While I believe that wind and solar power should continue to be heavily researched, the following editorial in The Houston Chronicle by Richard D. Kinder makes a lot of sense:
Today the whole country, and especially Washington, D.C., is abuzz with exciting proposals on how to lessen the impact of mankind on climate change. Leaving aside many fascinating and complex questions that surround this issue, I would like to address just one: What is the most effective way of substantially reducing the amount of CO2 emitted in this country?
In my view, it’s time to bring a realistic perspective to this problem. That means looking at the cold hard facts of the supply side of energy use in this country. If we convert all energy use, including transportation and electricity generation, to barrels of oil equivalent per day (boe/d), the United States consumes about 47.4 million boe/d. Of that volume, about 19 million boe/d (40 percent) is oil, 11.9 million boe/d (25 percent) is natural gas, 11.5 million boe/d (24 percent) is coal, 3.8 million boe/d (8 percent) is nuclear and 1.1 million boe/d (2 percent) is hydropower. Wind and solar combined supply just 76,000 boe/d, which amounts to about 1/6 of 1 percent of our energy needs. That means we could double or even triple our production from those renewable sources without having any meaningful reduction in our CO2 emissions.
Despite that indisputable fact, much of the rhetoric coming out of Washington continues to emphasize the encouragement and funding of those two sources as if they are the “silver bullets” in this equation. I have nothing against either solar or wind energy and hope we expand both, but to hype them as the solution to our problem is akin to asserting that we can control a severe flood on the Mississippi River by damming up a five-foot-wide creek in Iowa!
We need to attack this problem where we can have the most impact in a reasonable period of time. That should lead to massive efforts to expand the use of natural gas for electric generation and transportation needs, and development of a program to permit and build significant new nuclear capacity. Those goals should be reflected in any “cap-and-trade” legislation that Congress passes.
Natural gas is the cleanest fossil fuel, emitting about half the CO2 of coal. We have tremendous supplies of natural gas in the United States (probably in excess of 100 years at today’s usage rates given recent dramatic increases in shale production in the lower 48 states) and it sells at a very reasonable price. New gas-fired electric generation is cheaper and quicker to build.
The supreme advantage of nuclear is that it emits no carbon into the atmosphere. While the cost of building nuclear facilities is greater and harder to pin down at this time, developing a new generation of identical “cookie cutter” plants should lead to much lower and more predictable costs in the intermediate to long term.

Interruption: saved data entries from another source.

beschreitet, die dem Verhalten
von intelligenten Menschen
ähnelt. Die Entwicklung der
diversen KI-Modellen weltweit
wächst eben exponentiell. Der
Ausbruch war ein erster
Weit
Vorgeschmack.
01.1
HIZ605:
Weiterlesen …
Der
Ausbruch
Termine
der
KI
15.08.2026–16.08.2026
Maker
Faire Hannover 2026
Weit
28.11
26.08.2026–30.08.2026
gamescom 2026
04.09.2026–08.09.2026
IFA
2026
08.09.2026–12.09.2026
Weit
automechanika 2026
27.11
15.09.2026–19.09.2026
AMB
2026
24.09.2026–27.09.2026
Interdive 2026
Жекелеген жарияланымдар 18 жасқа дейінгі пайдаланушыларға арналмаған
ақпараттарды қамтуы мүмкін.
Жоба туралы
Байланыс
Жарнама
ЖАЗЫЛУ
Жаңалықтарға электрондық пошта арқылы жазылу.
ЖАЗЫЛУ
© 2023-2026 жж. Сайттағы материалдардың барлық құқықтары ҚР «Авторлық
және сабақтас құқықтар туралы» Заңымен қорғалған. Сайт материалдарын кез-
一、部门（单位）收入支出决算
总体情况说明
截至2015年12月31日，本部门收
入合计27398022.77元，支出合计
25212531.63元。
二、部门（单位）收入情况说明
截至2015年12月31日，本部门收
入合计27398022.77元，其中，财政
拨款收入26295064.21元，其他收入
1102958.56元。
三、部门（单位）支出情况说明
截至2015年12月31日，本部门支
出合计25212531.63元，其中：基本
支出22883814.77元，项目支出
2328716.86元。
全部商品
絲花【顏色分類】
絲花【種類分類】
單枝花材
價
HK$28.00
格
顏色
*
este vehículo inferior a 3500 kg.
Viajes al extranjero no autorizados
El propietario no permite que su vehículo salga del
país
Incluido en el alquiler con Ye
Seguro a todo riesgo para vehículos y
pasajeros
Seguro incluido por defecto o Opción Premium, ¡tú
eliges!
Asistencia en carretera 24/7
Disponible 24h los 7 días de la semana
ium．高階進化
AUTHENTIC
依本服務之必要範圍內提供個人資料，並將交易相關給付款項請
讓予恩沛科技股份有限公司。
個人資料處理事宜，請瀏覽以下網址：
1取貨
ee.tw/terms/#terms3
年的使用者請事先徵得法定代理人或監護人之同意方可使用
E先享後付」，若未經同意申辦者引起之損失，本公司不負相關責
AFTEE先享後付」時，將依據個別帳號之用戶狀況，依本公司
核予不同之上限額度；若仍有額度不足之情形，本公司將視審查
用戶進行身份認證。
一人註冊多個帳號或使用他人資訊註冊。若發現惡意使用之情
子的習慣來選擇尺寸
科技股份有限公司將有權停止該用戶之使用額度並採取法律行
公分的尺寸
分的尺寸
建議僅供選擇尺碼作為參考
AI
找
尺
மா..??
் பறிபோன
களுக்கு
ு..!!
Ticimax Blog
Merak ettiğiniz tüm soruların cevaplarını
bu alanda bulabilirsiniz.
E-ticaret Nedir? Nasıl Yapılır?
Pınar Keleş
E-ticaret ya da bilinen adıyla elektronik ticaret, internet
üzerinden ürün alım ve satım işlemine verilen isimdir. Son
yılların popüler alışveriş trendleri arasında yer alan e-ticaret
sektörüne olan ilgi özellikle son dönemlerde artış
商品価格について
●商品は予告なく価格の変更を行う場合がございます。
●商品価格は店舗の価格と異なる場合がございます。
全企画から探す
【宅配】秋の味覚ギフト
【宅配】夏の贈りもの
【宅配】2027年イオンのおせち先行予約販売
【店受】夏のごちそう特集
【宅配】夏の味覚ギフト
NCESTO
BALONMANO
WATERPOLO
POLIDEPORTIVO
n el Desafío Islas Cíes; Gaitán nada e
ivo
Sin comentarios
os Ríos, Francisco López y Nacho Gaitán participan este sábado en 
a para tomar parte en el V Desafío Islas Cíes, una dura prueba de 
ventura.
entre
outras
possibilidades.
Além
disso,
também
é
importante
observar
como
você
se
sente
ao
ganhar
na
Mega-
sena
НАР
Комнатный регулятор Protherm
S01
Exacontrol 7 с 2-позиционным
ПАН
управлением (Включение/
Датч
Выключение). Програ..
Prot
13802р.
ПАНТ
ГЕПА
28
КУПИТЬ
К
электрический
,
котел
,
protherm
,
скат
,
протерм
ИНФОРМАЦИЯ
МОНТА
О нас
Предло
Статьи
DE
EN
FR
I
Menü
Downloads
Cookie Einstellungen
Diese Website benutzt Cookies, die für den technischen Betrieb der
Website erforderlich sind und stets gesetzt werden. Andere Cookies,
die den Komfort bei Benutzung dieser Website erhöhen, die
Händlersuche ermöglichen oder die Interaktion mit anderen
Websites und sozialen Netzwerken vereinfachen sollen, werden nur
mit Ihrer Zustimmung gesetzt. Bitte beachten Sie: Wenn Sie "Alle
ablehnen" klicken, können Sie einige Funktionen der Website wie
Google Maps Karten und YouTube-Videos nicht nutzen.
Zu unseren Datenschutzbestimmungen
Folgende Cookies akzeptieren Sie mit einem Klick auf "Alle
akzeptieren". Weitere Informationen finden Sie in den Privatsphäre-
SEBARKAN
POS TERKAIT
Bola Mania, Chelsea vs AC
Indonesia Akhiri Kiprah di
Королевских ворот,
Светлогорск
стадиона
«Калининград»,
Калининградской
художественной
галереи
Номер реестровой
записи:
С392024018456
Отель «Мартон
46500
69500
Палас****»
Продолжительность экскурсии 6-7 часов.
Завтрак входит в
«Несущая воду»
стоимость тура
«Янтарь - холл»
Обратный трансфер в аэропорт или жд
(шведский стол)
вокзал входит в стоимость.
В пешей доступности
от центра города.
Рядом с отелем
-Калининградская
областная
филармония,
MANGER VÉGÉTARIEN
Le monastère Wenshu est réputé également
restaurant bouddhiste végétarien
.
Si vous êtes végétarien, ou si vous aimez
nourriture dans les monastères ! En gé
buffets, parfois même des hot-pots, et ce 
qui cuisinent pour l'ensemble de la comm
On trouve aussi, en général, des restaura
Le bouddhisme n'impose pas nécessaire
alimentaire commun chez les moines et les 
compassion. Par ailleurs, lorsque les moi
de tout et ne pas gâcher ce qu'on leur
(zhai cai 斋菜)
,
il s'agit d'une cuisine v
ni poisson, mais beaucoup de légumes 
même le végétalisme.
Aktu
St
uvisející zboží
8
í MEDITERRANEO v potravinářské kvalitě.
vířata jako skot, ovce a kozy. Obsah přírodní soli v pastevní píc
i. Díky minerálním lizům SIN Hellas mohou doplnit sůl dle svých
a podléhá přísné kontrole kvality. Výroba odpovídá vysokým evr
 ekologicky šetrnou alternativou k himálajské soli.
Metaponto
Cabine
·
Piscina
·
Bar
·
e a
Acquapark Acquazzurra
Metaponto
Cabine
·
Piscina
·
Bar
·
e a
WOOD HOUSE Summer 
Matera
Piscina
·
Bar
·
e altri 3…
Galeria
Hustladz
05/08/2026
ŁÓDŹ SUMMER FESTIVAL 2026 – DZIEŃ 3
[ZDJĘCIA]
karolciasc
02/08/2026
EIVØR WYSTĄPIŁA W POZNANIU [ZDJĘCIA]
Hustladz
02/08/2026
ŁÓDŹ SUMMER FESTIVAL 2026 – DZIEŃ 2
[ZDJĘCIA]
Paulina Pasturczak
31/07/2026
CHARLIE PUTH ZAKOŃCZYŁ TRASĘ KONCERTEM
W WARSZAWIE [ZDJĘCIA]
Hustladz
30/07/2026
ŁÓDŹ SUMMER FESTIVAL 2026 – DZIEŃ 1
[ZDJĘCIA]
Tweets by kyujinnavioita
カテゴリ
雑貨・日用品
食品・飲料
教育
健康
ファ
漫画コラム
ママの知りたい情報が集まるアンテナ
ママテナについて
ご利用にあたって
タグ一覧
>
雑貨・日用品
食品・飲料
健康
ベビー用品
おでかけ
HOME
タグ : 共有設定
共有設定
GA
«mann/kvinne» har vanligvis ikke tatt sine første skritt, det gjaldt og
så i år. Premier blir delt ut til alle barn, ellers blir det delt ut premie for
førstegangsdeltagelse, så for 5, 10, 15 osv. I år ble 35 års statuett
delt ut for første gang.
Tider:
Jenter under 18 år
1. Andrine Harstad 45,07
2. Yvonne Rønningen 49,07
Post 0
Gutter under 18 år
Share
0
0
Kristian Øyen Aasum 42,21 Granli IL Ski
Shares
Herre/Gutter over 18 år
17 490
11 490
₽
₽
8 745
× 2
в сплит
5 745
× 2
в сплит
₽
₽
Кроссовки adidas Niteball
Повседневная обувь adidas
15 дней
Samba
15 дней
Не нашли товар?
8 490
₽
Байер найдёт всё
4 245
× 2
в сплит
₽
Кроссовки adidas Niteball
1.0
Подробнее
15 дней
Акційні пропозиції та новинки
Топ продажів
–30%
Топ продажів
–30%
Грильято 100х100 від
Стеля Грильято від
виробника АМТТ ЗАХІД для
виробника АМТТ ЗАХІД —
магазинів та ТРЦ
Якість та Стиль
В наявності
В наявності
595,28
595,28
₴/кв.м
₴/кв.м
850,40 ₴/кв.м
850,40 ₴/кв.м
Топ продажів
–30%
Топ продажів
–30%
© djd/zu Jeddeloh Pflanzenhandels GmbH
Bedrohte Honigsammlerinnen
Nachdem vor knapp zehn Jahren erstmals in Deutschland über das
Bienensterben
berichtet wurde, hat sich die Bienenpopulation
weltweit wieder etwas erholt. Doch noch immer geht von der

Let me be clear — I have no objection to spending the taxpayers’ money (and lots of it will be spent) in a wise and efficient manner on wind and solar energy, conservation efforts and on clean coal technology.
But I’m deathly afraid that we will end up wasting enormous sums of money and very valuable time without solving the problems we want to solve.
Natural gas and nuclear are the only answers I can see for the next 10 to 20 years and it’s time we focused on those sources of supply in a real and meaningful way.
Kinder is CEO of Kinder Morgan, one of the largest pipeline and terminal operators in North America. Kinder Morgan transports but does not produce natural gas, nor does it have any involvement in the nuclear business.